Wednesday, May 11, 2016

A Green Room Spring Update



With spring fully upon us, I thought it might be time for an update on our "green room."


Last year, at about this time, a University of Washington design/build team completed a green house for us. We have now had a year to experiment with this new addition to our teaching team. She sat relatively fallow last summer as we all dispersed and we hadn't made appropriate plans. In the fall we found ourselves dealing with rats who were interested in what food we did try to grow. Then winter hit us with its cold, short days, but as we approached spring we had figured things out: adding a grow light, purchasing some heated pads to encourage germination, and, most importantly getting the kids more involved. We've found that squirt bottle watering, refilling one's own watering can at the rain barrel, planting new seeds, transplanting, and snacking are the most popular activities.

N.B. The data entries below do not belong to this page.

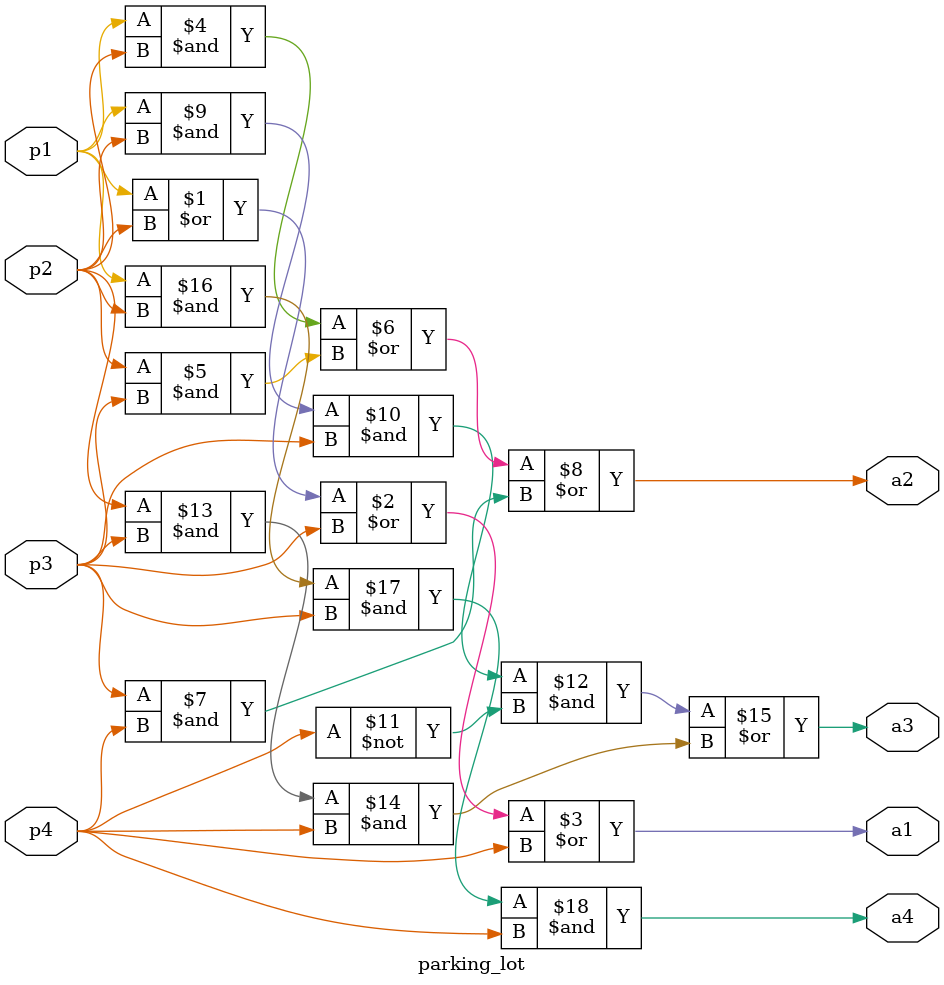
<source format=v>
module parking_lot(
        p1,
        p2,
        p3,
        p4,
        a1,
        a2,
        a3,
        a4
    );
    input p1;
    input p2;
    input p3;
    input p4;
    output a1;
    output a2;
    output a3;
    output a4;
    assign a1 = ( ( ( p1 | p2 ) | p3 ) | p4 );
    assign a2 = ( ( ( p1 & p2 ) | ( p2 & p3 ) ) | ( p3 & p4 ) );
    assign a3 = ( ( ( ( p1 & p2 ) & p3 ) &  ~( p4) ) | ( ( p2 & p3 ) & p4 ) );
    assign a4 = ( ( ( p1 & p2 ) & p3 ) & p4 );
endmodule 

</source>
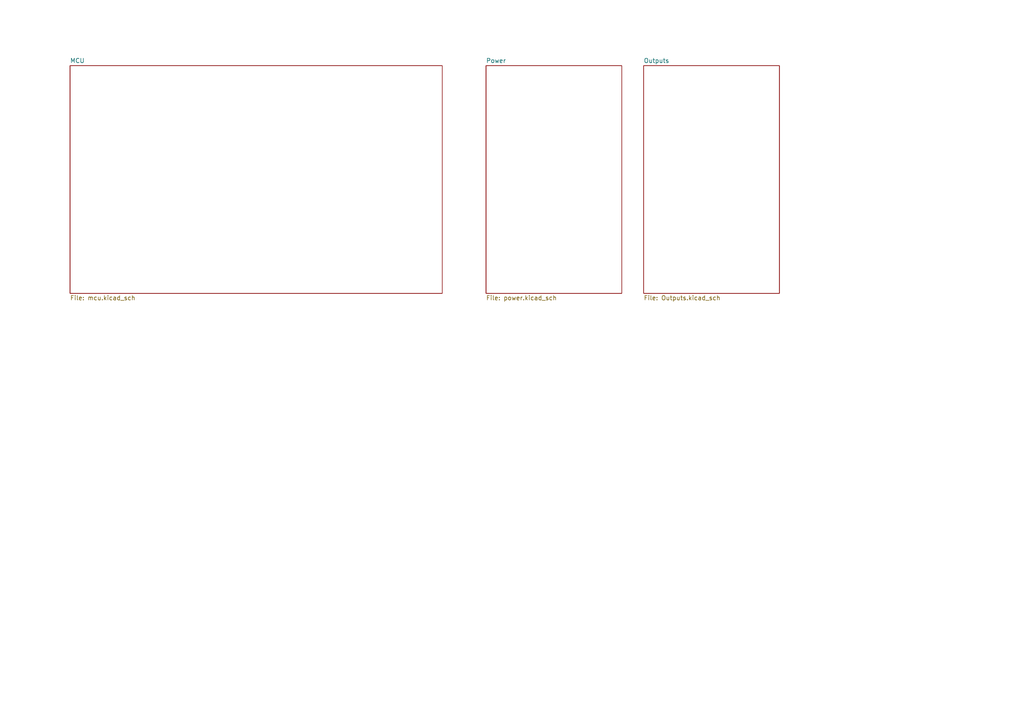
<source format=kicad_sch>
(kicad_sch
	(version 20231120)
	(generator "eeschema")
	(generator_version "8.0")
	(uuid "4b478080-1b18-4cae-a6eb-51454cf43595")
	(paper "A4")
	(lib_symbols)
	(sheet
		(at 20.32 19.05)
		(size 107.95 66.04)
		(fields_autoplaced yes)
		(stroke
			(width 0.1524)
			(type solid)
		)
		(fill
			(color 0 0 0 0.0000)
		)
		(uuid "078ad315-b40f-432c-8194-3143ad5dab09")
		(property "Sheetname" "MCU"
			(at 20.32 18.3384 0)
			(effects
				(font
					(size 1.27 1.27)
				)
				(justify left bottom)
			)
		)
		(property "Sheetfile" "mcu.kicad_sch"
			(at 20.32 85.6746 0)
			(effects
				(font
					(size 1.27 1.27)
				)
				(justify left top)
			)
		)
		(instances
			(project "nrfMain"
				(path "/4b478080-1b18-4cae-a6eb-51454cf43595"
					(page "2")
				)
			)
		)
	)
	(sheet
		(at 140.97 19.05)
		(size 39.37 66.04)
		(fields_autoplaced yes)
		(stroke
			(width 0.1524)
			(type solid)
		)
		(fill
			(color 0 0 0 0.0000)
		)
		(uuid "0dd7376e-3e01-470b-b555-85887cf9232f")
		(property "Sheetname" "Power"
			(at 140.97 18.3384 0)
			(effects
				(font
					(size 1.27 1.27)
				)
				(justify left bottom)
			)
		)
		(property "Sheetfile" "power.kicad_sch"
			(at 140.97 85.6746 0)
			(effects
				(font
					(size 1.27 1.27)
				)
				(justify left top)
			)
		)
		(instances
			(project "nrfMain"
				(path "/4b478080-1b18-4cae-a6eb-51454cf43595"
					(page "3")
				)
			)
		)
	)
	(sheet
		(at 186.69 19.05)
		(size 39.37 66.04)
		(fields_autoplaced yes)
		(stroke
			(width 0.1524)
			(type solid)
		)
		(fill
			(color 0 0 0 0.0000)
		)
		(uuid "60577678-b461-48ab-a77f-5a5fa4853d50")
		(property "Sheetname" "Outputs"
			(at 186.69 18.3384 0)
			(effects
				(font
					(size 1.27 1.27)
				)
				(justify left bottom)
			)
		)
		(property "Sheetfile" "Outputs.kicad_sch"
			(at 186.69 85.6746 0)
			(effects
				(font
					(size 1.27 1.27)
				)
				(justify left top)
			)
		)
		(instances
			(project "nrfMain"
				(path "/4b478080-1b18-4cae-a6eb-51454cf43595"
					(page "4")
				)
			)
		)
	)
	(sheet_instances
		(path "/"
			(page "1")
		)
	)
)

</source>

Now, it's a real growing concern. We still have a lot to learn, especially about rotating crops over to the "grazing garden" on the playground side of the school. And we'll be much better about timing things next year, but we're currently looking at a healthy crop of tomatoes, kale, lettuce, snap peas, pole beans, and nasturtiums. Indeed, we're already on our second crop of kale. 


There are herbs like rosemary, lavender, sage, thyme, mint, chives, and basil.


We spouted radishes, carrots, brussels sprouts, beets, broccoli, zucchini, cucumber, and celery. We're experimenting with jalapeƱo peppers (the kids' choice: they all wanted to grow them for their dads), artichoke, snow peas, sweet potatoes, and a pumpkin that we transplanted from where it took root in our worm bin.


We are fast developing into a community of garden grazers. We're having trouble keeping leaves on our leafy green things, which is just fine given that we will have replacement plants from the green house ready once those are gone.


This is just the beginning. We still have a lot to learn. My personal short term goal is see just how much we can produce, to fill the green house and its surrounding outdoor beds with so much green it's hard to move, all with food hanging from every branch and stem. I'm shooting for a significant, even overwhelming, autumn bounty when we return at the end of summer. I'd really love to have so much that we can make donations to local food banks.


And I'm looking forward to keeping everyone updated on our progress.